> Exercise goal
Can you return every one of the items below line for line, with nothing altered?

> Given records
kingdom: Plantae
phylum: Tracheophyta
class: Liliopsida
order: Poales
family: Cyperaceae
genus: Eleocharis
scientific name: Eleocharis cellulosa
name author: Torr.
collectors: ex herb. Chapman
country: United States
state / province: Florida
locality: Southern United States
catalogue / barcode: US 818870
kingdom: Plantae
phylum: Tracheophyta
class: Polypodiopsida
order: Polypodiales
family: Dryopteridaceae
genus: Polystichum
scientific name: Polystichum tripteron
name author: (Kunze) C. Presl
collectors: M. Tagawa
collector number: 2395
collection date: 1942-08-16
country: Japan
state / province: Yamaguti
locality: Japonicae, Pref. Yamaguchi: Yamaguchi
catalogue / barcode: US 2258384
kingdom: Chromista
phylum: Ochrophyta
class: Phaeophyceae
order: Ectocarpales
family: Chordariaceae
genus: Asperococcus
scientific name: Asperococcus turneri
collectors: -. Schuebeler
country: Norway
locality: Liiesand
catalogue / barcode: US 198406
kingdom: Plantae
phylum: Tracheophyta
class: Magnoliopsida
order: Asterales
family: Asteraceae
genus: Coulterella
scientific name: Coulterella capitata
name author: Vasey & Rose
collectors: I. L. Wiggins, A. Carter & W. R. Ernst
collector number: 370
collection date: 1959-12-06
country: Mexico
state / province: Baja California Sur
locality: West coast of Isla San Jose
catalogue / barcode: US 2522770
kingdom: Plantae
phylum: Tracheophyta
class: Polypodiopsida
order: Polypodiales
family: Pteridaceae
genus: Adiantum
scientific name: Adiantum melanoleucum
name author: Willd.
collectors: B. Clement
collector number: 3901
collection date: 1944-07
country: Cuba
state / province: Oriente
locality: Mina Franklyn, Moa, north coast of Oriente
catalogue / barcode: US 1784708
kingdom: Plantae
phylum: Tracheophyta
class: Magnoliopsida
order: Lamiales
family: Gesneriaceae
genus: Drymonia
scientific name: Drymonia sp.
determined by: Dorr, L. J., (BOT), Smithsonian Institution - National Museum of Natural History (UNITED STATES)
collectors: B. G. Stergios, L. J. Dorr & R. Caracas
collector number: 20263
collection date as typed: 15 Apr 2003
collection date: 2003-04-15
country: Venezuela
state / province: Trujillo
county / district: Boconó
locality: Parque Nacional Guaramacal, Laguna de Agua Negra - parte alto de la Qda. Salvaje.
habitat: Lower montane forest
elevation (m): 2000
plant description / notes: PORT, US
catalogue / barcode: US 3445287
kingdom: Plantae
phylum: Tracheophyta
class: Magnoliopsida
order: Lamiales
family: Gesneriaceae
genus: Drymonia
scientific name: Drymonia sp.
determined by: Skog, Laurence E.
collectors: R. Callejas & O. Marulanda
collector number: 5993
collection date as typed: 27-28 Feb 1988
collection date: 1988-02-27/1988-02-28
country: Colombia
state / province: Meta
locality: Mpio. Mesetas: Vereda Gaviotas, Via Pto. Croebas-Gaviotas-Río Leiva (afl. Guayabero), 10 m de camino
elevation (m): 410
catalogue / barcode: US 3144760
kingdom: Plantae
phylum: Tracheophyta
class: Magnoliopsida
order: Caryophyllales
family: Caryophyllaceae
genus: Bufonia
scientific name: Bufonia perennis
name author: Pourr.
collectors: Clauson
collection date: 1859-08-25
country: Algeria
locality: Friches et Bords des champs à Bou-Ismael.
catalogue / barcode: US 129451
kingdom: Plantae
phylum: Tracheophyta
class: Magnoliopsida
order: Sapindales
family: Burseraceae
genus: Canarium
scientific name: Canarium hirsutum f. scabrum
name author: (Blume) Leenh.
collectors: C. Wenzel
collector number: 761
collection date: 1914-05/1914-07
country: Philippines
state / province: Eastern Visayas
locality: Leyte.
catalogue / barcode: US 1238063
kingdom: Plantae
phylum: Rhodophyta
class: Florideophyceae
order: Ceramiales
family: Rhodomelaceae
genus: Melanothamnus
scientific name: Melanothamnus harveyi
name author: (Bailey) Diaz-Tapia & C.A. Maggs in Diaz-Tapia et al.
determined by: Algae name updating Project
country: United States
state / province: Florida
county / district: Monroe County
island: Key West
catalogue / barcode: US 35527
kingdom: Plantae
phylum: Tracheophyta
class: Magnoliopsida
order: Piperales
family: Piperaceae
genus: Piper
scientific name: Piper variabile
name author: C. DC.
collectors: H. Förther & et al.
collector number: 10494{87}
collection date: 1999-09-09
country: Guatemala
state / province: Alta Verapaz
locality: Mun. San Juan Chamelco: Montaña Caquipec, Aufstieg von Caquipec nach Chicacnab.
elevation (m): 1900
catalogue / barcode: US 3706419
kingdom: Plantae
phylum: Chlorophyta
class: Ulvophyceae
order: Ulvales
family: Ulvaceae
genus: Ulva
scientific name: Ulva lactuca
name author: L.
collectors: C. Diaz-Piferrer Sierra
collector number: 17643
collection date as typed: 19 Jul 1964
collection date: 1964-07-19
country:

> Expected answer
kingdom: Plantae
phylum: Tracheophyta
class: Liliopsida
order: Poales
family: Cyperaceae
genus: Eleocharis
scientific name: Eleocharis cellulosa
name author: Torr.
collectors: ex herb. Chapman
country: United States
state / province: Florida
locality: Southern United States
catalogue / barcode: US 818870
kingdom: Plantae
phylum: Tracheophyta
class: Polypodiopsida
order: Polypodiales
family: Dryopteridaceae
genus: Polystichum
scientific name: Polystichum tripteron
name author: (Kunze) C. Presl
collectors: M. Tagawa
collector number: 2395
collection date: 1942-08-16
country: Japan
state / province: Yamaguti
locality: Japonicae, Pref. Yamaguchi: Yamaguchi
catalogue / barcode: US 2258384
kingdom: Chromista
phylum: Ochrophyta
class: Phaeophyceae
order: Ectocarpales
family: Chordariaceae
genus: Asperococcus
scientific name: Asperococcus turneri
collectors: -. Schuebeler
country: Norway
locality: Liiesand
catalogue / barcode: US 198406
kingdom: Plantae
phylum: Tracheophyta
class: Magnoliopsida
order: Asterales
family: Asteraceae
genus: Coulterella
scientific name: Coulterella capitata
name author: Vasey & Rose
collectors: I. L. Wiggins, A. Carter & W. R. Ernst
collector number: 370
collection date: 1959-12-06
country: Mexico
state / province: Baja California Sur
locality: West coast of Isla San Jose
catalogue / barcode: US 2522770
kingdom: Plantae
phylum: Tracheophyta
class: Polypodiopsida
order: Polypodiales
family: Pteridaceae
genus: Adiantum
scientific name: Adiantum melanoleucum
name author: Willd.
collectors: B. Clement
collector number: 3901
collection date: 1944-07
country: Cuba
state / province: Oriente
locality: Mina Franklyn, Moa, north coast of Oriente
catalogue / barcode: US 1784708
kingdom: Plantae
phylum: Tracheophyta
class: Magnoliopsida
order: Lamiales
family: Gesneriaceae
genus: Drymonia
scientific name: Drymonia sp.
determined by: Dorr, L. J., (BOT), Smithsonian Institution - National Museum of Natural History (UNITED STATES)
collectors: B. G. Stergios, L. J. Dorr & R. Caracas
collector number: 20263
collection date as typed: 15 Apr 2003
collection date: 2003-04-15
country: Venezuela
state / province: Trujillo
county / district: Boconó
locality: Parque Nacional Guaramacal, Laguna de Agua Negra - parte alto de la Qda. Salvaje.
habitat: Lower montane forest
elevation (m): 2000
plant description / notes: PORT, US
catalogue / barcode: US 3445287
kingdom: Plantae
phylum: Tracheophyta
class: Magnoliopsida
order: Lamiales
family: Gesneriaceae
genus: Drymonia
scientific name: Drymonia sp.
determined by: Skog, Laurence E.
collectors: R. Callejas & O. Marulanda
collector number: 5993
collection date as typed: 27-28 Feb 1988
collection date: 1988-02-27/1988-02-28
country: Colombia
state / province: Meta
locality: Mpio. Mesetas: Vereda Gaviotas, Via Pto. Croebas-Gaviotas-Río Leiva (afl. Guayabero), 10 m de camino
elevation (m): 410
catalogue / barcode: US 3144760
kingdom: Plantae
phylum: Tracheophyta
class: Magnoliopsida
order: Caryophyllales
family: Caryophyllaceae
genus: Bufonia
scientific name: Bufonia perennis
name author: Pourr.
collectors: Clauson
collection date: 1859-08-25
country: Algeria
locality: Friches et Bords des champs à Bou-Ismael.
catalogue / barcode: US 129451
kingdom: Plantae
phylum: Tracheophyta
class: Magnoliopsida
order: Sapindales
family: Burseraceae
genus: Canarium
scientific name: Canarium hirsutum f. scabrum
name author: (Blume) Leenh.
collectors: C. Wenzel
collector number: 761
collection date: 1914-05/1914-07
country: Philippines
state / province: Eastern Visayas
locality: Leyte.
catalogue / barcode: US 1238063
kingdom: Plantae
phylum: Rhodophyta
class: Florideophyceae
order: Ceramiales
family: Rhodomelaceae
genus: Melanothamnus
scientific name: Melanothamnus harveyi
name author: (Bailey) Diaz-Tapia & C.A. Maggs in Diaz-Tapia et al.
determined by: Algae name updating Project
country: United States
state / province: Florida
county / district: Monroe County
island: Key West
catalogue / barcode: US 35527
kingdom: Plantae
phylum: Tracheophyta
class: Magnoliopsida
order: Piperales
family: Piperaceae
genus: Piper
scientific name: Piper variabile
name author: C. DC.
collectors: H. Förther & et al.
collector number: 10494{87}
collection date: 1999-09-09
country: Guatemala
state / province: Alta Verapaz
locality: Mun. San Juan Chamelco: Montaña Caquipec, Aufstieg von Caquipec nach Chicacnab.
elevation (m): 1900
catalogue / barcode: US 3706419
kingdom: Plantae
phylum: Chlorophyta
class: Ulvophyceae
order: Ulvales
family: Ulvaceae
genus: Ulva
scientific name: Ulva lactuca
name author: L.
collectors: C. Diaz-Piferrer Sierra
collector number: 17643
collection date as typed: 19 Jul 1964
collection date: 1964-07-19
country:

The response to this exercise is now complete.